The day finally came, and the procedure was performed by 100s of professionals and lasted for 26 hours.
Of course, with every surgery comes a risk, and this one had a 50/50 percent chance of survival. But Patrick was lucky to be under the wing of hundreds of professionals. He received a new face, scalp, ears, ear canals and eyelids which allowed him to blink naturally and save his vision.
“Everything in life has a risk,” Patrick told Time Magazine.
“When it’s your time to go, you’ll go—whether you’re walking down the street and get hit by a car or you’re lying on the operating table.”
After the swelling was better and he learned how to talk and swallow again, Patrick met with Nancy, the donor’s mother. She had one heartwarming request: to kiss Patrick on the forehead.
“I said, ‘Can I kiss your forehead?’” Nancy said. “That’s the one thing I wanted to do because every night before David went to bed when he was little, I kissed his forehead.”
“I’ve been waiting a year to meet her. I’m just very grateful,” Patrick added. “Without her, it wouldn’t have been possible. It’s like she’s family. We connected that easily.”
Patrick and people who receive an organ transplant take anti-rejection medications which suppress your body’s natural defence system (immune system) to prevent it from recognizing your transplant as a “foreign invader” and attacking it. However, Patrick is thriving with his new life and facial outlook.

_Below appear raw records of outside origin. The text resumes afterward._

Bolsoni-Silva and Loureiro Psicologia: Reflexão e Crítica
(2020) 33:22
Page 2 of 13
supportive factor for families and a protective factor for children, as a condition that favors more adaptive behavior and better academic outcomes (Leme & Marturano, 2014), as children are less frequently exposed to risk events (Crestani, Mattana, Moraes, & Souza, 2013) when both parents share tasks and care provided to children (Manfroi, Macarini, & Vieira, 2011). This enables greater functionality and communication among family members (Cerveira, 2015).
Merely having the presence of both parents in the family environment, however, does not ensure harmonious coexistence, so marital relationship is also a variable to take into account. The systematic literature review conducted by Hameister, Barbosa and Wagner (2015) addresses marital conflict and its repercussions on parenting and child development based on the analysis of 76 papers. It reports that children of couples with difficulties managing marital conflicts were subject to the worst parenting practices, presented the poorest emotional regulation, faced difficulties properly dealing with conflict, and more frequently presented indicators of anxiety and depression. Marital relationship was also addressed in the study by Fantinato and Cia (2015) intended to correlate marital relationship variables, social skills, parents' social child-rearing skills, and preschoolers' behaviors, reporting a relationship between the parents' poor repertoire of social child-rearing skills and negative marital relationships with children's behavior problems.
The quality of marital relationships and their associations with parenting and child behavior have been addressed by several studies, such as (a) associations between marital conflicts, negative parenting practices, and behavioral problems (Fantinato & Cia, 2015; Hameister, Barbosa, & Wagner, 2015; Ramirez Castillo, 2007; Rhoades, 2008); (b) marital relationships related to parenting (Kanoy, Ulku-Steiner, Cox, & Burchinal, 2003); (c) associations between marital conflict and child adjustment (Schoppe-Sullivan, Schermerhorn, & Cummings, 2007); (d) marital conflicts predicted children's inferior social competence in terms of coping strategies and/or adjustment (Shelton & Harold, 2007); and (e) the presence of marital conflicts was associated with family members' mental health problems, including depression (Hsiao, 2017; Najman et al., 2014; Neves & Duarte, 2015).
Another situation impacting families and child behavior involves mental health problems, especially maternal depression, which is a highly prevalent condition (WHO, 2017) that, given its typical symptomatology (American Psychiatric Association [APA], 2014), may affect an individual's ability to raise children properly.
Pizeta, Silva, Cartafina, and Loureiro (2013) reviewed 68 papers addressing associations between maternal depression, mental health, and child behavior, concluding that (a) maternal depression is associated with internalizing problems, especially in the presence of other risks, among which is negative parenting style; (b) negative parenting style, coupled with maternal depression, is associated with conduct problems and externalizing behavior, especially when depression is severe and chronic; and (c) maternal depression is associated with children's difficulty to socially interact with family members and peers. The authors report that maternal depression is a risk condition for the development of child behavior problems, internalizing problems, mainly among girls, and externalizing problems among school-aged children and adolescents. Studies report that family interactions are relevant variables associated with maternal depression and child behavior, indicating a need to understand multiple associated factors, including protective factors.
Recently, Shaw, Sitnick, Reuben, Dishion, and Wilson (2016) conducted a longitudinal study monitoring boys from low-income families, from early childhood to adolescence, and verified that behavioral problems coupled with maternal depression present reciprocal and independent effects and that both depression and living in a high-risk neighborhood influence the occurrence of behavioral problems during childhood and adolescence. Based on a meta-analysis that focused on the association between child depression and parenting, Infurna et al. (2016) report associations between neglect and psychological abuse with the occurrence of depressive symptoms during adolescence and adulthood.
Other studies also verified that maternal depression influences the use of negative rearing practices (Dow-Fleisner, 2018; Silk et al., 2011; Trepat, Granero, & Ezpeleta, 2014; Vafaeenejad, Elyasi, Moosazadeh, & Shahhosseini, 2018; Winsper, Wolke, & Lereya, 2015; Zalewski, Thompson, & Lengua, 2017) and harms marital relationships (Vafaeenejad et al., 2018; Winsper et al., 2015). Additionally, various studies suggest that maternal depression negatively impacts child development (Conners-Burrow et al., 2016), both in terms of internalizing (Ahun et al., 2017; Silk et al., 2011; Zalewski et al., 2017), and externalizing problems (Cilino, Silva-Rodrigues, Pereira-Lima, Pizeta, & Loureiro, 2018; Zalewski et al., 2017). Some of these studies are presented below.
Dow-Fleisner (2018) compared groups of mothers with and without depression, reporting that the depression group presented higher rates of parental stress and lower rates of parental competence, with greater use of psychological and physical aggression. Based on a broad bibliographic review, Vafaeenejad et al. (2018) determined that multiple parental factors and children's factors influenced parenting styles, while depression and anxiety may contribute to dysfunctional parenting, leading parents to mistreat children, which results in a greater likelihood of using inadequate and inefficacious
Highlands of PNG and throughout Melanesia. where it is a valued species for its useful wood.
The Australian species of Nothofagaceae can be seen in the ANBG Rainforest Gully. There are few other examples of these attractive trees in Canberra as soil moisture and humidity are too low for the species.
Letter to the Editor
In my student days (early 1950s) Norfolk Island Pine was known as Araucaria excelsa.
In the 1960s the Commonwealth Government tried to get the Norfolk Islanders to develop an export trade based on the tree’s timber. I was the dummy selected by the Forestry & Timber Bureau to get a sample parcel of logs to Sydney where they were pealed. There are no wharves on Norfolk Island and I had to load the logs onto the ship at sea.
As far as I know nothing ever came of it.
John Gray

Today he is divorced and is working on a book that will help people who think there’s no way out of a situation they put themselves in.
“Because I want to show the world that you can have hope. I wouldn’t want people that were like me years ago to think that’s it, I have to live like this. You don’t. You can accomplish anything,” Patrick says.
His overall recovery, and the chance of him surviving the accident are dubbed miraculous. Thanks to all the professionals that fixed his face, along with the generous offer from Nancy, Patrick is a happy man today.